I’d be curious to know if you have the same behavior if you do a replication with just plain old zfs commands.

mercenary_sysadmin · September 3, 2024, 11:53pm

Be kind of impossible not to, since syncoid literally just uses plain old zfs commands under the hood. Since we’re seeing the zfs task itself hanging, there’s really nothing syncoid can do to make that better or worse.

Here’s the thing that leaped out at me:

5.15.0-odroid-arm64

Those builds get less in the way of testing than x86 builds do, for one thing. For another, bittyboxes are a lot more prone to performance issues, in terms of both CPU and bus transport (read: storage controller).

The first thing is figuring out whether it’s a load problem. Easiest way to figure that out is with extremely small replication attempts: try creating a new dataset on the source, leaving it empty, creating a snapshot of it, and replicating that snapshot: did it arrive properly, or did you get the hang you’re seeing above?

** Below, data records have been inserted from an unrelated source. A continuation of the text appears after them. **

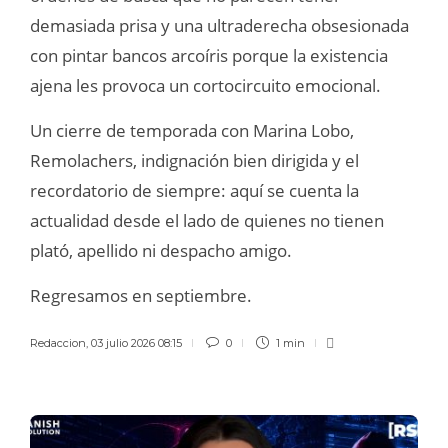
demasiada prisa y una ultraderecha obsesionada
con pintar bancos arcoíris porque la existencia
ajena les provoca un cortocircuito emocional.
Un cierre de temporada con Marina Lobo,
Remolachers, indignación bien dirigida y el
recordatorio de siempre: aquí se cuenta la
actualidad desde el lado de quienes no tienen
plató, apellido ni despacho amigo.
Regresamos en septiembre.
Redaccion
,
03 julio 2026 08:15
0
1 min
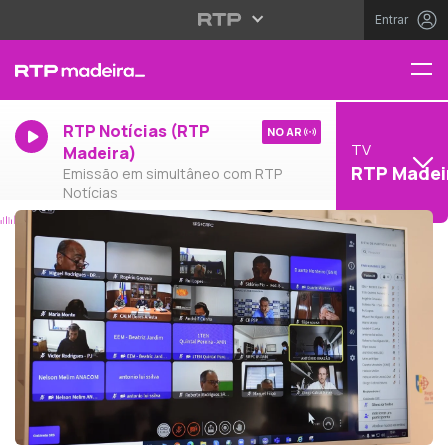
Entrar
RTP Notícias (RTP
NO AR
TV
Madeira)
RTP Madei
Emissão em simultâneo com RTP
Notícias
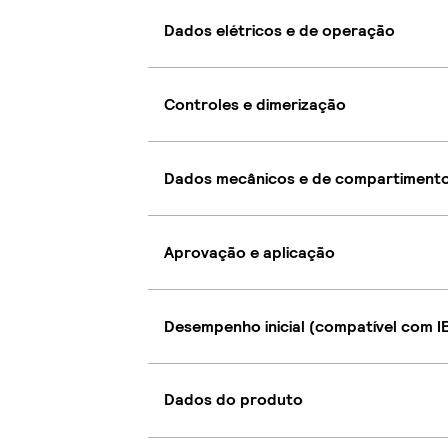
Dados elétricos e de operação
Controles e dimerização
Dados mecânicos e de compartiment
Aprovação e aplicação
Desempenho inicial (compatível com I
Dados do produto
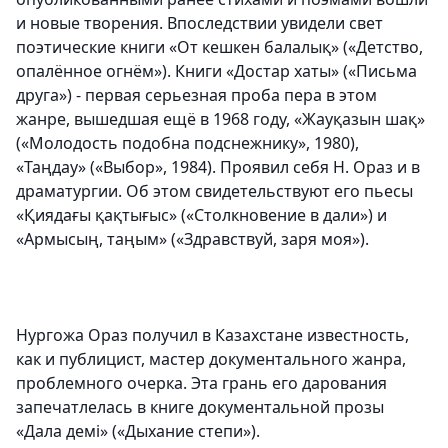
и новые творения. Впоследствии увидели свет
поэтические книги «От кешкен балалық» («Детство,
опалённое огнём»). Книги «Достар хаты» («Письма
друга») - первая серьезная проба пера в этом
жанре, вышедшая ещё в 1968 году, «Жауқазын шақ»
(«Молодость подобна подснежнику», 1980),
«Таңдау» («Выбор», 1984). Проявил себя Н. Ораз и в
драматургии. Об этом свидетельствуют его пьесы
«Қиядағы қақтығыс» («Столкновение в дали») и
«Армысың, таңым» («Здравствуй, заря моя»).
Нургожа Ораз получил в Казахстане известность,
как и публицист, мастер документального жанра,
проблемного очерка. Эта грань его дарования
запечатлелась в книге документальной прозы
«Дала демі» («Дыхание степи»).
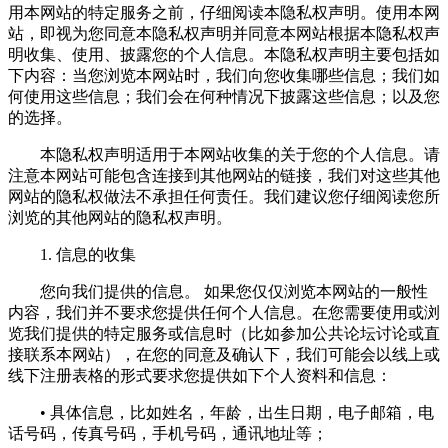
用本网站的特定服务之前，仔细阅读本隐私权声明。使用本网
站，即视为您同意本隐私权声明并同意本网站根据本隐私权声
明收集、使用、披露您的个人信息。本隐私权声明主要包括如
下内容：当您浏览本网站时，我们向您收集哪些信息；我们如
何使用这些信息；我们会在何种情况下披露这些信息；以及您
的选择。
本隐私权声明适用于本网站收集的关于您的个人信息。请
注意本网站可能包含连接到其他网站的链接，我们对这些其他
网站的隐私权做法不承担任何责任。我们建议您仔细阅读您所
浏览的其他网站的隐私权声明。
1. 信息的收集
您向我们提供的信息。 如果您仅仅浏览本网站的一般性
内容，我们并不要求您提供任何个人信息。在您需要使用或浏
览我们提供的特定服务或信息时（比如参加公共论坛讨论或直
接联系本网站），在您的同意及确认下，我们可能会以线上或
线下注册表格的形式要求您提供如下个人资料和信息：
• 具体信息，比如姓名，年龄，出生日期，电子邮箱，电
话号码，传真号码，手机号码，通讯地址等；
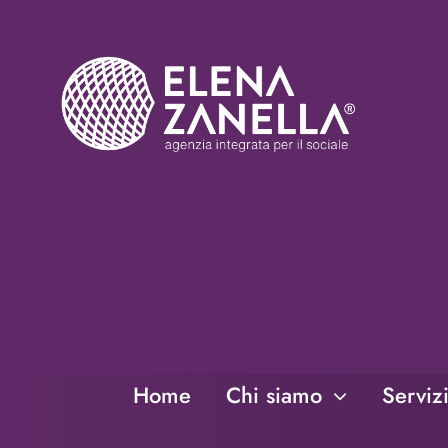
Salta
al
contenuto
Home
Chi siamo
Serviz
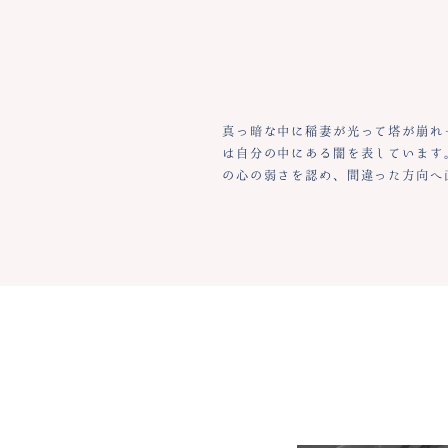
真っ暗な中に稲妻が光って塔が崩れ
は自分の中にある闇を表しています
の心の弱さを認め、間違った方向へ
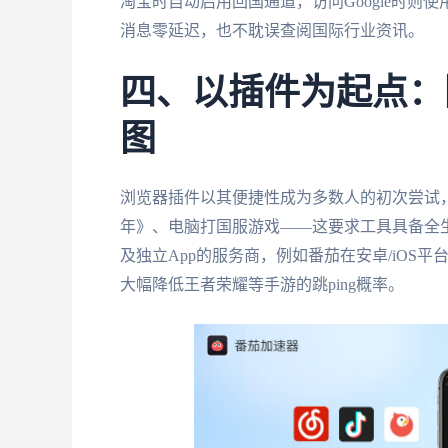
淘宝时自动启用回国通道，访问Google时
消息零延迟，也不耽误查阅国际行业资讯。
四、以插件为起点：
图
浏览器插件以其便捷性成为多数人的初次尝试
年》、电脑打国服游戏——这要求工具具备全
及独立App的服务商，例如番茄在安卓/iOS
大幅降低王者荣耀等手游的跳ping概率。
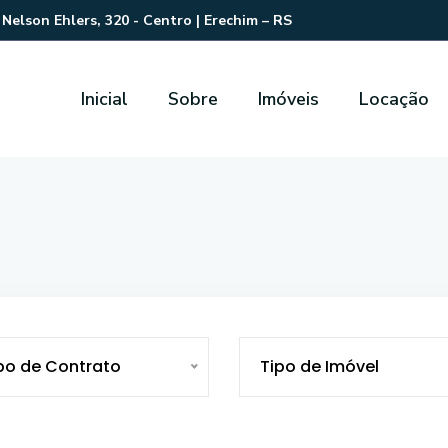
Nelson Ehlers, 320 - Centro | Erechim – RS
Inicial
Sobre
Imóveis
Locação
po de Contrato
Tipo de Imóvel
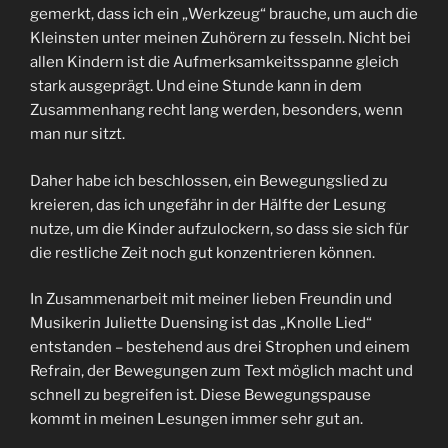
gemerkt, dass ich ein „Werkzeug“ brauche, um auch die
Kleinsten unter meinen Zuhörern zu fesseln. Nicht bei
allen Kindern ist die Aufmerksamkeitsspanne gleich
stark ausgeprägt. Und eine Stunde kann in dem
Zusammenhang recht lang werden, besonders, wenn
man nur sitzt.
Daher habe ich beschlossen, ein Bewegungslied zu
kreieren, das ich ungefähr in der Hälfte der Lesung
nutze, um die Kinder aufzulockern, so dass sie sich für
die restliche Zeit noch gut konzentrieren können.
In Zusammenarbeit mit meiner lieben Freundin und
Musikerin Juliette Duensing ist das „Knolle Lied“
entstanden – bestehend aus drei Strophen und einem
Refrain, der Bewegungen zum Text möglich macht und
schnell zu begreifen ist. Diese Bewegungspause
kommt in meinen Lesungen immer sehr gut an.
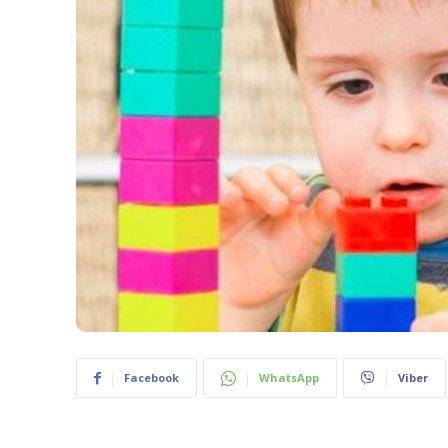
Facebook
WhatsApp
Viber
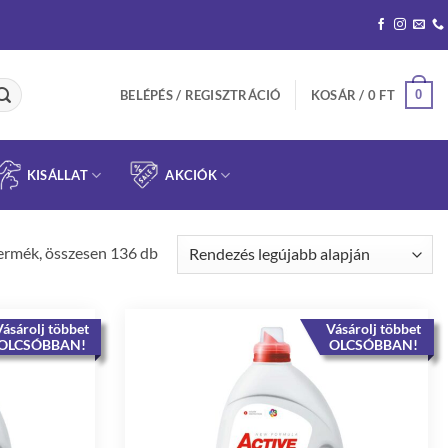
0
BELÉPÉS / REGISZTRÁCIÓ
KOSÁR /
0
FT
KISÁLLAT
AKCIÓK
Sorted
ermék, összesen 136 db
by
latest
ásárolj többet
Vásárolj többet
OLCSÓBBAN!
OLCSÓBBAN!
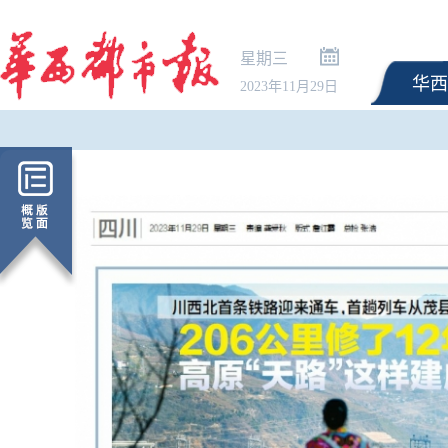
星期三
华西
2023年11月29日
特朗普签署针对出生公
政令 将严厉打击“生育旅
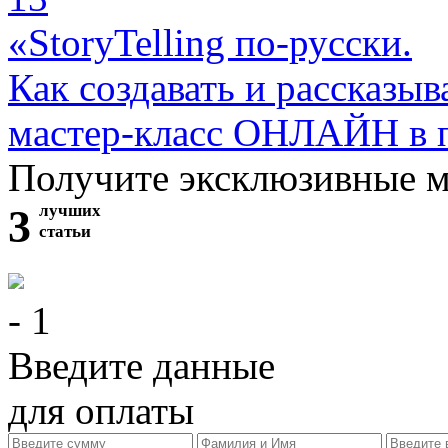
«StoryTelling по-русски.
Как создавать и рассказыв
мастер-класс ОНЛАЙН в 
Получите эксклюзивные 
3
лучших
статьи
- 1
Введите данные
для оплаты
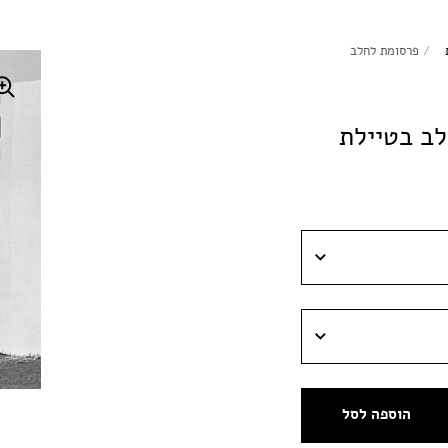
/
פרסומת לחלב
ב בטיילת
הוספה לסל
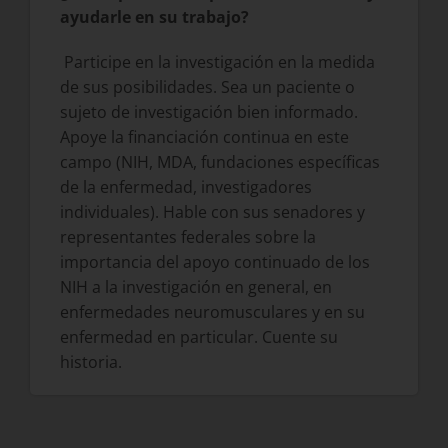
ayudarle en su trabajo?
Participe en la investigación en la medida
de sus posibilidades. Sea un paciente o
sujeto de investigación bien informado.
Apoye la financiación continua en este
campo (NIH, MDA, fundaciones específicas
de la enfermedad, investigadores
individuales). Hable con sus senadores y
representantes federales sobre la
importancia del apoyo continuado de los
NIH a la investigación en general, en
enfermedades neuromusculares y en su
enfermedad en particular. Cuente su
historia.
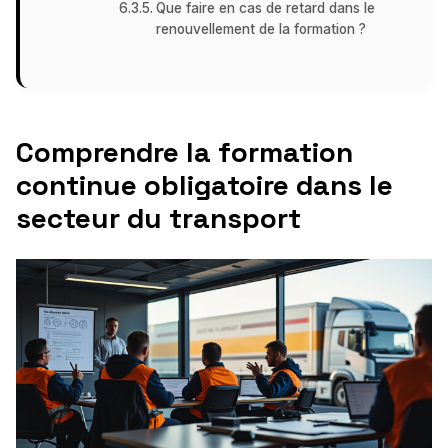
Que faire en cas de retard dans le
renouvellement de la formation ?
Comprendre la formation
continue obligatoire dans le
secteur du transport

If the empty snap arrives properly, experiment with more snapshots and larger amounts of data until you get a feel for when you trigger the problem. Once you’ve got a handle on that, you will probably have a pretty good idea whether you’re looking at a simple load issue, or an actual bug, and can proceed accordingly.

If you come to the conclusion that you’ve got a bug, the next thing is to try reverting to older kernel and ZFS versions and seeing if the behavior goes away. Once you feel confident “the bug appears in version foo.bar but not in foo.baz,” you have successfully bisected to find when the bug or regression was introduced, and you’re in EXCELLENT shape to file a bug report with the project.

You can, of course, try filing a bug earlier than that and with less information. But the closer you can get to “I bisected and this worked on foo.bar but is broken by foo.baz,” the more likely you’ll get the problem resolved.